Proof: WLOG assume $S \neq 0$. Since $M$ is artinian, it is a direct sum of indecomposable submodules $M_1,..., M_m$. Let $n \le m$ be minimal such that there is an embedding (i.e. an injective hom. of modules) $S \hookrightarrow \oplus_{i=1}^n M_i$. If $n=1$ we are done. If $n > 1$ consider the composition $$S \hookrightarrow \bigoplus_{i=1}^n M_i \twoheadrightarrow \bigoplus_{i=1}^{n-1}M_i$$ If it's kernel is zero, $S$ embedds into $\oplus_{i=1}^{n-1}M_i$, in contradiction to the minimality of $n$. Hence, the kernel is non-zero and by simplicity of $S$, it's $S$, i.e. the composition is the zero map. Hence $$\text{im}(S \hookrightarrow \bigoplus_{i=1}^n M_i) \subseteq \ker(\bigoplus_{i=1}^n M_i \twoheadrightarrow \bigoplus_{i=1}^{n-1}M_i) = M_n$$ Thus the composition $S \hookrightarrow \bigoplus_{i=1}^n M_i \twoheadrightarrow M_n$ is injective. QED.

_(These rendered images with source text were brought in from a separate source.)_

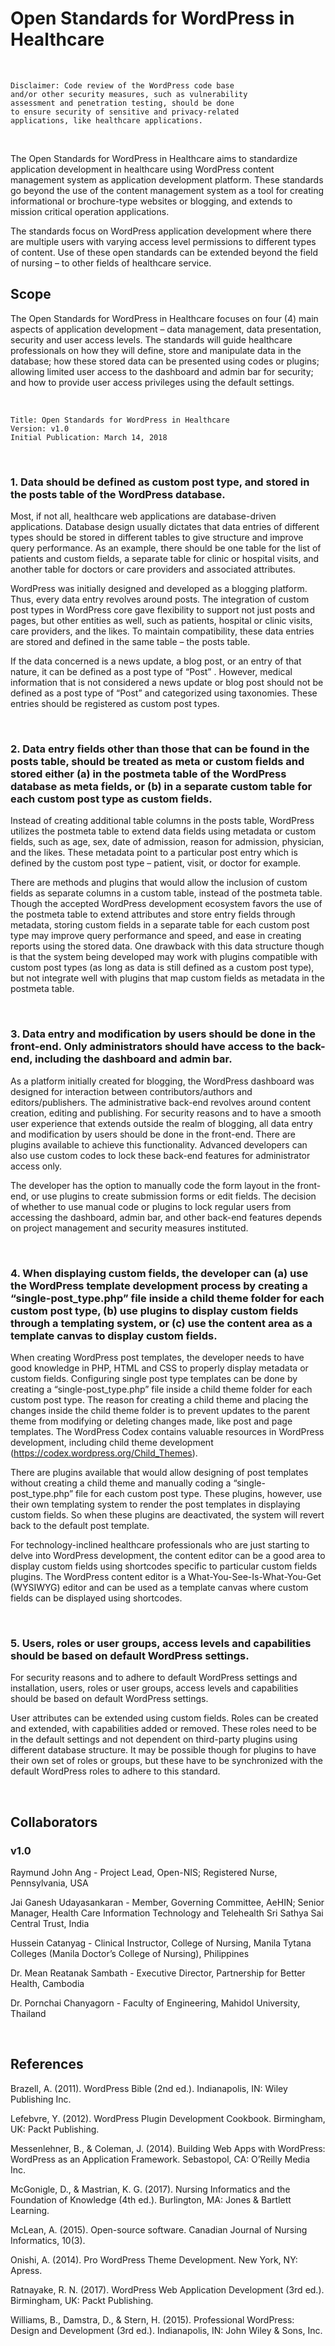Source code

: # Open Standards for WordPress in Healthcare

<br />

```
Disclaimer: Code review of the WordPress code base
and/or other security measures, such as vulnerability
assessment and penetration testing, should be done
to ensure security of sensitive and privacy-related
applications, like healthcare applications.
```

<br />

The Open Standards for WordPress in Healthcare aims to standardize application development in healthcare using WordPress content management system as application development platform. These standards go beyond the use of the content management system as a tool for creating informational or brochure-type websites or blogging, and extends to mission critical operation applications.

The standards focus on WordPress application development where there are multiple users with varying access level permissions to different types of content. Use of these open standards can be extended beyond the field of nursing – to other fields of healthcare service.


## Scope

The Open Standards for WordPress in Healthcare focuses on four (4) main aspects of application development – data management, data presentation, security and user access levels. The standards will guide healthcare professionals on how they will define, store and manipulate data in the database; how these stored data can be presented using codes or plugins; allowing limited user access to the dashboard and admin bar for security; and how to provide user access privileges using the default settings.

<br />

```
Title: Open Standards for WordPress in Healthcare
Version: v1.0
Initial Publication: March 14, 2018
``` 

<br />

### 1. Data should be defined as custom post type, and stored in the posts table of the WordPress database. 

Most, if not all, healthcare web applications are database-driven applications. Database design usually dictates that data entries of different types should be stored in different tables to give structure and improve query performance. As an example, there should be one table for the list of patients and custom fields, a separate table for clinic or hospital visits, and another table for doctors or care providers and associated attributes.

WordPress was initially designed and developed as a blogging platform. Thus, every data entry revolves around posts. The integration of custom post types in WordPress core gave flexibility to support not just posts and pages, but other entities as well, such as patients, hospital or clinic visits, care providers, and the likes. To maintain compatibility, these data entries are stored and defined in the same table – the posts table.

If the data concerned is a news update, a blog post, or an entry of that nature, it can be defined as a post type of “Post” . However, medical information that is not considered a news update or blog post should not be defined as a post type of “Post” and categorized using taxonomies. These entries should be registered as custom post types.

<br />

### 2. Data entry fields other than those that can be found in the posts table, should be treated as meta or custom fields and stored either (a) in the postmeta table of the WordPress database as meta fields, or (b) in a separate custom table for each custom post type as custom fields.
  
Instead of creating additional table columns in the posts table, WordPress utilizes the postmeta table to extend data fields using metadata or custom fields, such as age, sex, date of admission, reason for admission, physician, and the likes. These metadata point to a particular post entry which is defined by the custom post type – patient, visit, or doctor for example.

There are methods and plugins that would allow the inclusion of custom fields as separate columns in a custom table, instead of the postmeta table. Though the accepted WordPress development ecosystem favors the use of the postmeta table to extend attributes and store entry fields through metadata, storing custom fields in a separate table for each custom post type may improve query performance and speed, and ease in creating reports using the stored data. One drawback with this data structure though is that the system being developed may work with plugins compatible with custom post types (as long as data is still defined as a custom post type), but not integrate well with plugins that map custom fields as metadata in the postmeta table.

<br />

### 3. Data entry and modification by users should be done in the front-end. Only administrators should have access to the back-end, including the dashboard and admin bar.
 
As a platform initially created for blogging, the WordPress dashboard was designed for interaction between contributors/authors and editors/publishers. The administrative back-end revolves around content creation, editing and publishing. For security reasons and to have a smooth user experience that extends outside the realm of blogging, all data entry and modification by users should be done in the front-end. There are plugins available to achieve this functionality. Advanced developers can also use custom codes to lock these back-end features for administrator access only.

The developer has the option to manually code the form layout in the front-end, or use plugins to create submission forms or edit fields. The decision of whether to use manual code or plugins to lock regular users from accessing the dashboard, admin bar, and other back-end features depends on project management and security measures instituted.

<br />
 
### 4. When displaying custom fields, the developer can (a) use the WordPress template development process by creating a “single-post_type.php” file inside a child theme folder for each custom post type, (b) use plugins to display custom fields through a templating system, or (c) use the content area as a template canvas to display custom fields.
 
When creating WordPress post templates, the developer needs to have good knowledge in PHP, HTML and CSS to properly display metadata or custom fields. Configuring single post type templates can be done by creating a “single-post_type.php” file inside a child theme folder for each custom post type. The reason for creating a child theme and placing the changes inside the child theme folder is to prevent updates to the parent theme from modifying or deleting changes made, like post and page templates. The WordPress Codex contains valuable resources in WordPress development, including child theme development (https://codex.wordpress.org/Child_Themes).

There are plugins available that would allow designing of post templates without creating a child theme and manually coding a “single-post_type.php” file for each custom post type. These plugins, however, use their own templating system to render the post templates in displaying custom fields. So when these plugins are deactivated, the system will revert back to the default post template.

For technology-inclined healthcare professionals who are just starting to delve into WordPress development, the content editor can be a good area to display custom fields using shortcodes specific to particular custom fields plugins. The WordPress content editor is a What-You-See-Is-What-You-Get (WYSIWYG) editor and can be used as a template canvas where custom fields can be displayed using shortcodes.

<br /> 
 
### 5. Users, roles or user groups, access levels and capabilities should be based on default WordPress settings.
 
For security reasons and to adhere to default WordPress settings and installation, users, roles or user groups, access levels and capabilities should be based on default WordPress settings.

User attributes can be extended using custom fields. Roles can be created and extended, with capabilities added or removed. These roles need to be in the default settings and not dependent on third-party plugins using different database structure. It may be possible though for plugins to have their own set of roles or groups, but these have to be synchronized with the default WordPress roles to adhere to this standard.

<br />

## Collaborators

### v1.0

Raymund John Ang - Project Lead, Open-NIS; Registered Nurse, Pennsylvania, USA

Jai Ganesh Udayasankaran - Member, Governing Committee, AeHIN; Senior Manager, Health Care Information Technology and Telehealth Sri Sathya Sai Central Trust, India

Hussein Catanyag - Clinical Instructor, College of Nursing, Manila Tytana Colleges (Manila Doctor’s College of Nursing), Philippines

Dr. Mean Reatanak Sambath - Executive Director, Partnership for Better Health, Cambodia

Dr. Pornchai Chanyagorn - Faculty of Engineering, Mahidol University, Thailand

<br />

## References

Brazell, A. (2011). WordPress Bible (2nd ed.). Indianapolis, IN: Wiley Publishing Inc.

Lefebvre, Y. (2012). WordPress Plugin Development Cookbook. Birmingham, UK: Packt Publishing.

Messenlehner, B., & Coleman, J. (2014). Building Web Apps with WordPress: WordPress as an Application Framework. Sebastopol, CA: O’Reilly Media Inc.

McGonigle, D., & Mastrian, K. G. (2017). Nursing Informatics and the Foundation of Knowledge (4th ed.). Burlington, MA: Jones & Bartlett Learning.

McLean, A. (2015). Open-source software. Canadian Journal of Nursing Informatics, 10(3).

Onishi, A. (2014). Pro WordPress Theme Development. New York, NY: Apress.

Ratnayake, R. N. (2017). WordPress Web Application Development (3rd ed.). Birmingham, UK: Packt Publishing.

Williams, B., Damstra, D., & Stern, H. (2015). Professional WordPress: Design and Development (3rd ed.). Indianapolis, IN: John Wiley & Sons, Inc.
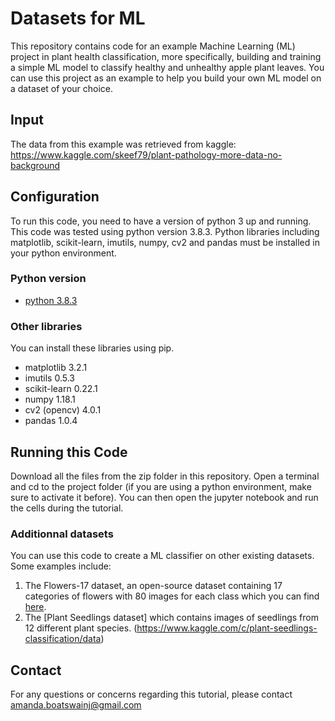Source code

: # Datasets for ML
This repository contains code for an example Machine Learning (ML) project in plant health classification, more specifically, building and training a simple ML model to classify healthy and unhealthy apple plant leaves. You can use this project as an example to help you build your own ML model on a dataset of your choice. 

## Input
The data from this example was retrieved from kaggle: https://www.kaggle.com/skeef79/plant-pathology-more-data-no-background

## Configuration
To run this code, you need to have a version of python 3 up and running. This code was tested using python version 3.8.3. Python libraries including matplotlib, scikit-learn, imutils, numpy, cv2 and pandas must be installed in your python environment. 

### Python version
* [python 3.8.3](https://www.python.org/downloads/release/python-383/)

### Other libraries 
You can install these libraries using pip. 
* matplotlib 3.2.1
* imutils 0.5.3
* scikit-learn 0.22.1
* numpy 1.18.1
* cv2 (opencv) 4.0.1
* pandas 1.0.4

## Running this Code
Download all the files from the zip folder in this repository. Open a terminal and cd to the project folder (if you are using a python environment, make sure to activate it before). You can then open the jupyter notebook and run the cells during the tutorial. 

### Additionnal datasets
You can use this code to create a ML classifier on other existing datasets. Some examples include: 
1. The Flowers-17 dataset, an open-source dataset containing 17 categories of flowers with 80 images for each class which you can find [here](http://www.robots.ox.ac.uk/~vgg/data/flowers/17/). 
2. The [Plant Seedlings dataset] which contains images of seedlings from 12 different plant species. (https://www.kaggle.com/c/plant-seedlings-classification/data)


## Contact
For any questions or concerns regarding this tutorial, please contact amanda.boatswainj@gmail.com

Edit: Simpler proof: From $M=\oplus_{i=1}^m M_i$ we have $Hom(S,M)\cong \oplus_i Hom(S,M_i)$ and since the LHS is non-zero (it has the inclusion map), there is $i$ such that $Hom(S,M_i) \neq 0$. Let $0 \neq f: S \to M_i$ be a hom. By simplicity of $S$ we conclude $\ker f = 0$, i.e. $f$ is an embedding.